Segment Start: EXERCISE PASSAGE
The Sundaytimes Sri Lanka

Angels and demons


A trishaw driver in my neighbourhood was all agog with the news. The Butcher, the Baker, and the Cake-maker (the BBC of our ‘aerial’, as they say) had given him the gen. And now he was filling me in. A girl, and two boys. But not the eternal love triangle you would expect of such a trio. Instead, a grim story of red-blooded crime.

And then cold dumping of the dead evidence in a convenient canal once the brief fire had been extinguished. The rape victim was a young girl of seven, returning home after religious observances. Her stalkers, subsequent rapists, and eventual assassins are 16 and 18. One of them is a relative of the deceased. Her cruel and ignominious death has set ablaze the slum and shanty surrounds of the scene of her demise. And inflamed the bleeding heart of a shocked nation.
Segment End: EXERCISE PASSAGE
## ASSIGNED TASK
Transcribe the portion of the column above between "Angels and demons" and "a shocked nation.", inclusive.
Segment Start: PROVIDED INFORMATION
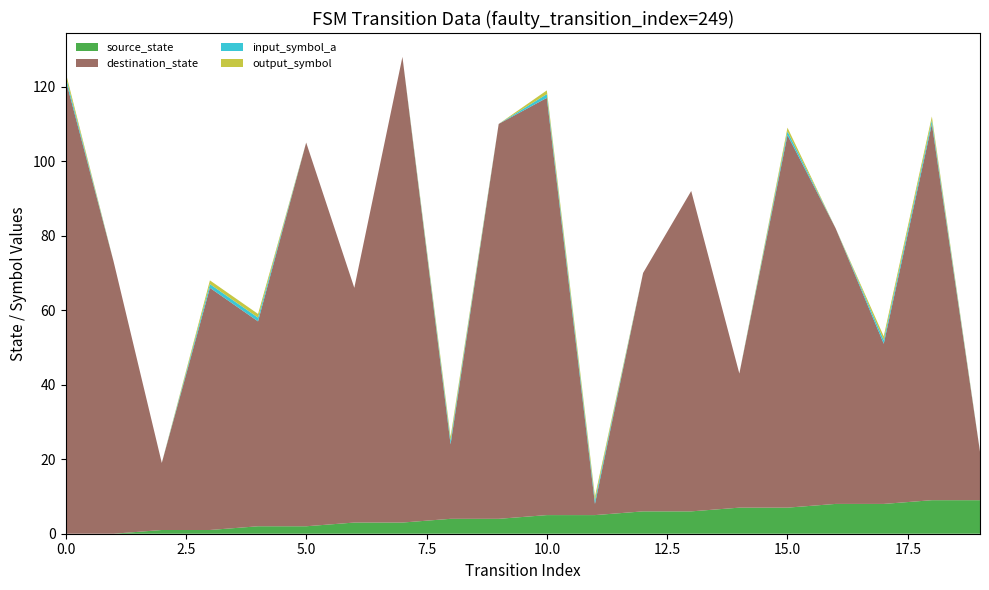

Reading left to right, extract all data points from this chart.

source_state: 0=0	1=0	2=1	3=1	4=2	5=2	6=3	7=3	8=4	9=4	10=5	11=5	12=6	13=6	14=7	15=7	16=8	17=8	18=9	19=9
destination_state: 0=122	1=73	2=18	3=65	4=55	5=103	6=63	7=125	8=20	9=106	10=112	11=3	12=64	13=86	14=36	15=100	16=74	17=43	18=101	19=13
input_symbol_a: 0=1	1=0	2=0	3=1	4=1	5=0	6=0	7=0	8=1	9=0	10=1	11=1	12=0	13=0	14=0	15=1	16=0	17=1	18=1	19=0
output_symbol: 0=1	1=0	2=0	3=1	4=1	5=0	6=0	7=0	8=1	9=0	10=1	11=1	12=0	13=0	14=0	15=1	16=0	17=1	18=1	19=0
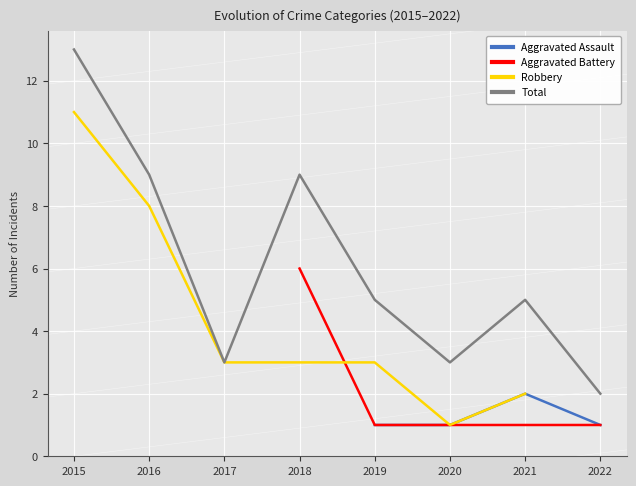

True or false: Aggravated Assault and Total intersect in this chart.

False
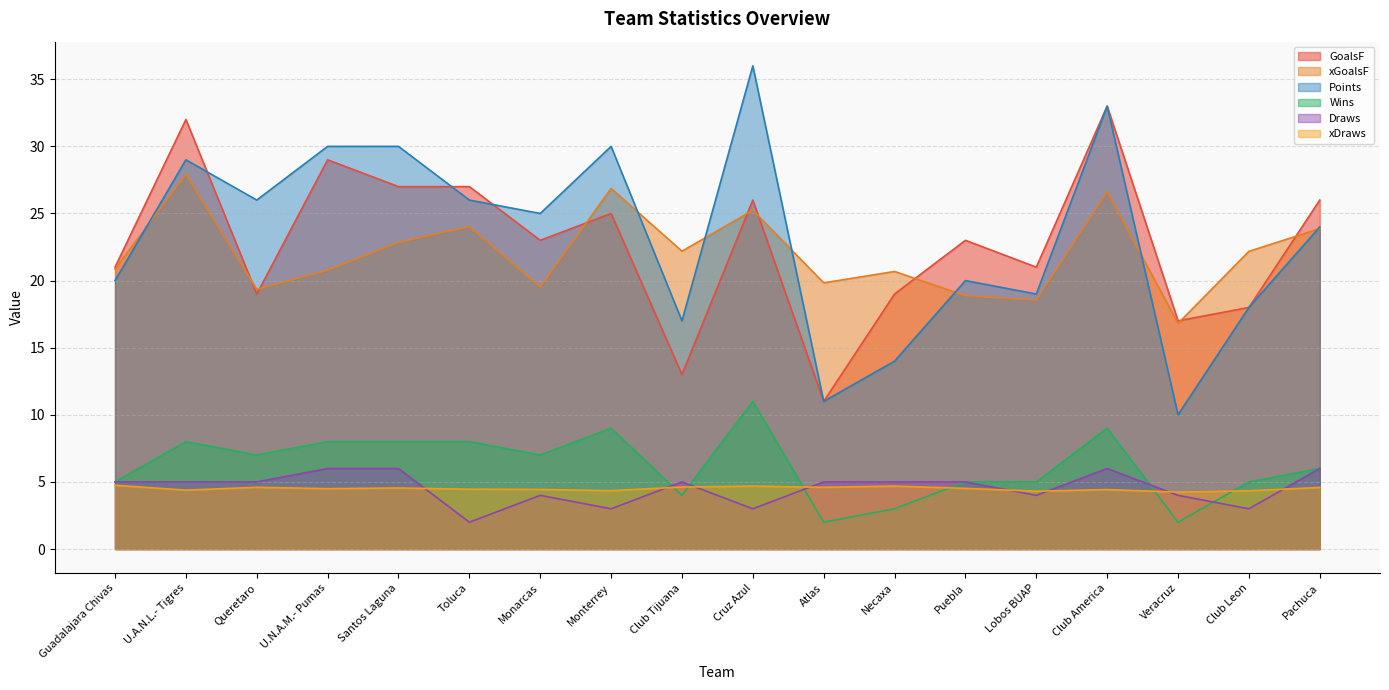

Reading left to right, transcribe all the data shown in this chart.

GoalsF: 21.0	32.0	19.0	29.0	27.0	27.0	23.0	25.0	13.0	26.0	11.0	19.0	23.0	21.0	33.0	17.0	18.0	26.0
xGoalsF: 20.9	27.9	19.4	20.8	22.9	24.0	19.5	26.9	22.2	25.2	19.8	20.7	18.9	18.6	26.6	16.8	22.2	23.9
Points: 20.0	29.0	26.0	30.0	30.0	26.0	25.0	30.0	17.0	36.0	11.0	14.0	20.0	19.0	33.0	10.0	18.0	24.0
Wins: 5.0	8.0	7.0	8.0	8.0	8.0	7.0	9.0	4.0	11.0	2.0	3.0	5.0	5.0	9.0	2.0	5.0	6.0
Draws: 5.0	5.0	5.0	6.0	6.0	2.0	4.0	3.0	5.0	3.0	5.0	5.0	5.0	4.0	6.0	4.0	3.0	6.0
xDraws: 4.8	4.4	4.6	4.5	4.5	4.5	4.4	4.3	4.6	4.7	4.6	4.7	4.5	4.3	4.4	4.2	4.3	4.6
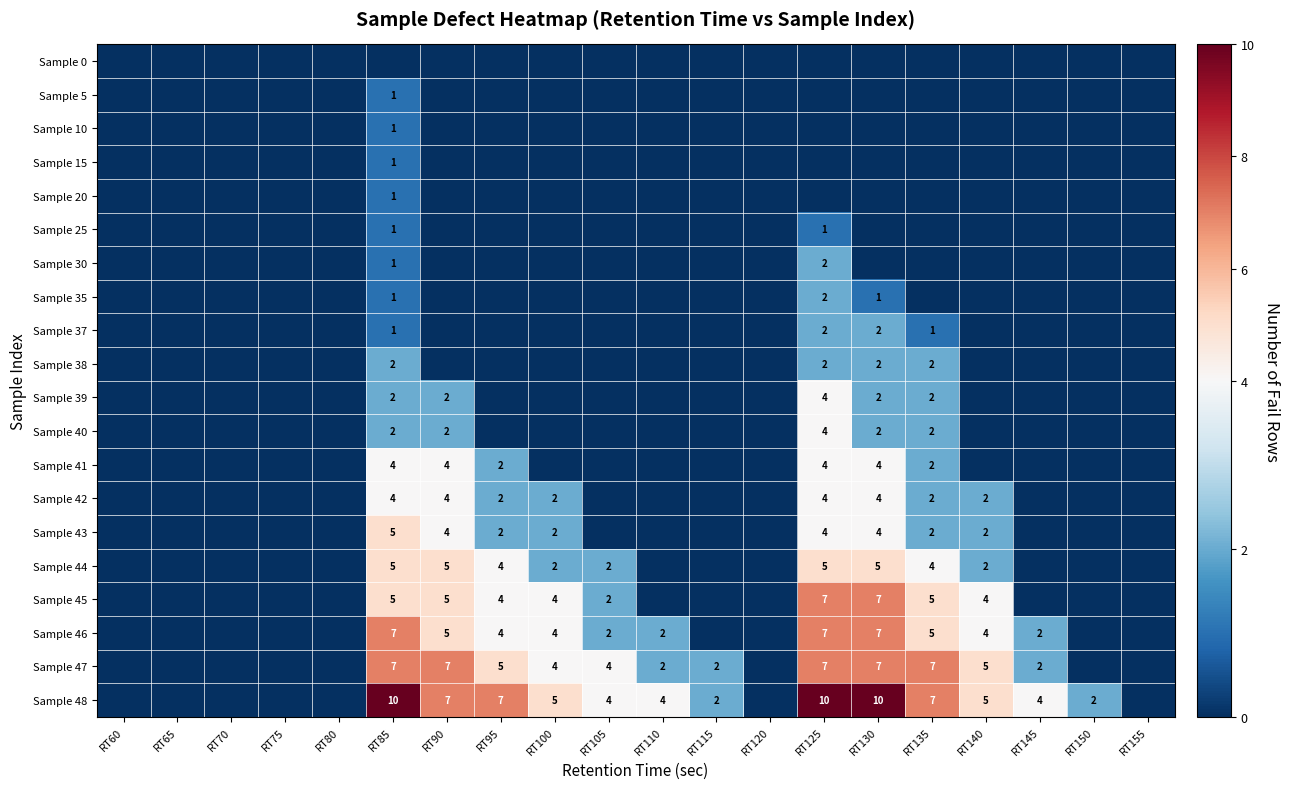

The Sample 44 series shows 4 at RT95. True or false?

True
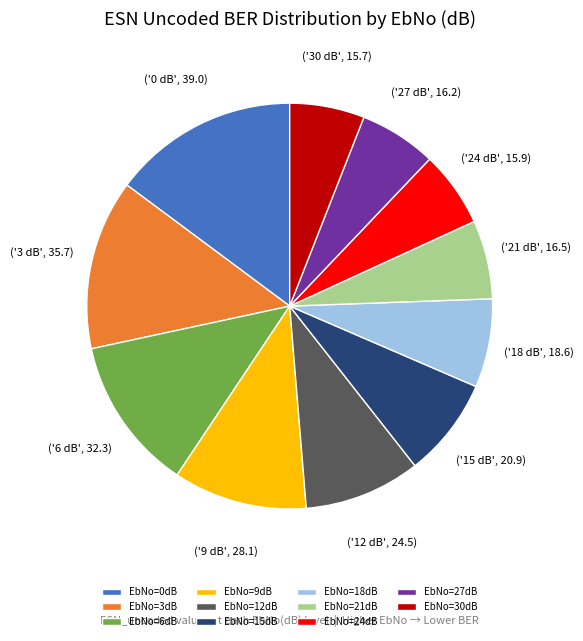

Which slice is the largest?

EbNo=0dB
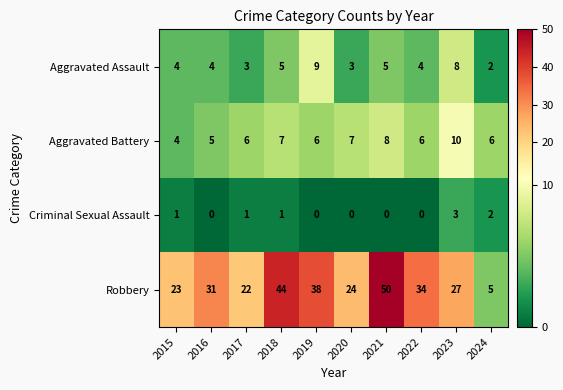

What is the difference between the maximum and minimum values in the Robbery series?

45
Segment End: PROVIDED INFORMATION
## SOLVED PROBLEM
Angels and demons


A trishaw driver in my neighbourhood was all agog with the news. The Butcher, the Baker, and the Cake-maker (the BBC of our ‘aerial’, as they say) had given him the gen. And now he was filling me in. A girl, and two boys. But not the eternal love triangle you would expect of such a trio. Instead, a grim story of red-blooded crime.

And then cold dumping of the dead evidence in a convenient canal once the brief fire had been extinguished. The rape victim was a young girl of seven, returning home after religious observances. Her stalkers, subsequent rapists, and eventual assassins are 16 and 18. One of them is a relative of the deceased. Her cruel and ignominious death has set ablaze the slum and shanty surrounds of the scene of her demise. And inflamed the bleeding heart of a shocked nation.